PROBLEM SET:
1. Using the mammography screening article below, explain why the US Preventive Services Task Force began recommending mammograms every two years starting at age 50.
2. From the mammography screening article below, quote the stretch from "In addition, of" through "Harvard Medical School.".
[SELECTED EXCERPT — start]
A one-size-fits-all approach in urging women to get mammography screening for breast cancer is not supported by evidence, US researchers say, and it shows too much fear.
A series of articles in the Journal of the American Medical Association (JAMA) reviews the risks and benefits of screening mammography at different ages, and concludes women need more tailored advice and better quality information than they're getting.
Mammograms are generally linked to a reduced risk of dying from breast cancer, though not equally for everyone, and the tests are also associated with real harms, write Dr Lydia Pace and her co-author in a review of the numbers on screening.
Read: Mammography doesn't reduce breast cancer death rates
Data not perfect
"I think it would be easier for everyone if there was a clear pre-specified pathway with a given risk profile, but we don't have that because our data is not perfect and everyone is different," Pace, from Brigham and Women's Hospital in Boston, told Reuters Health.
"I wish that we had more certainty," Pace said. Pace and her colleague point out in their JAMA report that an estimated 40 000 women die of breast cancer in the US each year. The government-backed US Preventive Services Task Force (USPSTF) broke from many other organisations in 2009 and began recommending women at average risk for breast cancer get mammograms every two years starting at age 50.
The USPSTF's decision was based on evidence that screening leads to more benefits among older women who are screened less frequently, according to Pace. Many US organisations continue to recommend annual mammograms starting at age 40, however, an editorial accompanying the report notes that most other countries have guidelines similar to the USPSTF recommendation.
For their review, Pace and her colleague gathered previous studies that have examined the risks and benefits of mammograms. They found that annual mammograms are tied overall to a 19% drop in breast cancer deaths, but that the actual decrease depends on the age of the women. For example, 190 invasive breast cancers would be diagnosed if 10 000 women in their 40s receive mammograms every year.
Of those diagnosed, mammography would save about five lives but 25 women would die with or without the mammograms. The number of diagnosed cancers, deaths and lives saved would be slightly higher among 10 000 women in their 50s who get yearly mammograms. For women in their 40s and 50s, however, a decade of screening would also see more than 6 000 false-positive results and over 700 unnecessary biopsies.
In addition, of the 190 women in the same group of 10 000 who would be diagnosed with breast cancer after yearly mammograms during their 40s, the researchers estimate that 36 of those cancers would never have caused harm during the women's lives. That means those 36 women would have unnecessarily received surgery, chemotherapy and other treatments without gaining anything in return.
For women older than 70, screening decisions should also take into account a woman's other health issues and her reasonable life expectancy, according to Dr. Louise Walter, of the University of California, San Francisco, and her coauthor Dr. Mara Schonberg of Harvard Medical School.
[SELECTED EXCERPT — finish]
[SUPPLIED ENTRIES — start]
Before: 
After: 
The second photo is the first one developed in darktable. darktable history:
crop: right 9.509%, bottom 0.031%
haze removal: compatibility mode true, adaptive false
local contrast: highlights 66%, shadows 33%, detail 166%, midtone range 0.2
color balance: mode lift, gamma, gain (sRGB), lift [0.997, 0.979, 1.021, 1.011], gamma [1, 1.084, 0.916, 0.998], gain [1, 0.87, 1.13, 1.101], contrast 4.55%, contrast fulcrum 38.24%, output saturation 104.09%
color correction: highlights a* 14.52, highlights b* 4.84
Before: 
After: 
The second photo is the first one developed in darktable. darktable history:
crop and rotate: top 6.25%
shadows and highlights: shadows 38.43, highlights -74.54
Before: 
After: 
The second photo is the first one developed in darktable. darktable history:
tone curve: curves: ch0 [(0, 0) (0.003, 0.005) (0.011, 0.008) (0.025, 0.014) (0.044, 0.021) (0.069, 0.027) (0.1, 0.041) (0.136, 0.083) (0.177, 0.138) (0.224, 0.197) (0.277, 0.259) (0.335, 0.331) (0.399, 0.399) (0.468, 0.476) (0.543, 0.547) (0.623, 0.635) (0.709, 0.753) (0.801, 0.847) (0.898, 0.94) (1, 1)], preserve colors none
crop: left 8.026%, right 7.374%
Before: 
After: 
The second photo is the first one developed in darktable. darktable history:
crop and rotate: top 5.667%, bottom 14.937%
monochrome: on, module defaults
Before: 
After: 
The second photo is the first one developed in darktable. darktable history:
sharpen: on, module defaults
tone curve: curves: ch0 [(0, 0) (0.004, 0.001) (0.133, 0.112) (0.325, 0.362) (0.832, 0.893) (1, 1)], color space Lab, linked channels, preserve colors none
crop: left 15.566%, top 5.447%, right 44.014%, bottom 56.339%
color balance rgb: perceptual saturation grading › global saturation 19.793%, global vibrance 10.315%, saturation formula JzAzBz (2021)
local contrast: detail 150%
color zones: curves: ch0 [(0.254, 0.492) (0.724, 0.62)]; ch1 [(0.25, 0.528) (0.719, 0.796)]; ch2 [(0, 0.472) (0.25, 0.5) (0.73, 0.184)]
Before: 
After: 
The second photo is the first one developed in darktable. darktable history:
[SUPPLIED ENTRIES — finish]
WRITTEN ANSWERS:
1. The task force based its decision on evidence that screening brings more benefits among older women who are screened less often.

2.
In addition, of the 190 women in the same group of 10 000 who would be diagnosed with breast cancer after yearly mammograms during their 40s, the researchers estimate that 36 of those cancers would never have caused harm during the women's lives. That means those 36 women would have unnecessarily received surgery, chemotherapy and other treatments without gaining anything in return.
For women older than 70, screening decisions should also take into account a woman's other health issues and her reasonable life expectancy, according to Dr. Louise Walter, of the University of California, San Francisco, and her coauthor Dr. Mara Schonberg of Harvard Medical School.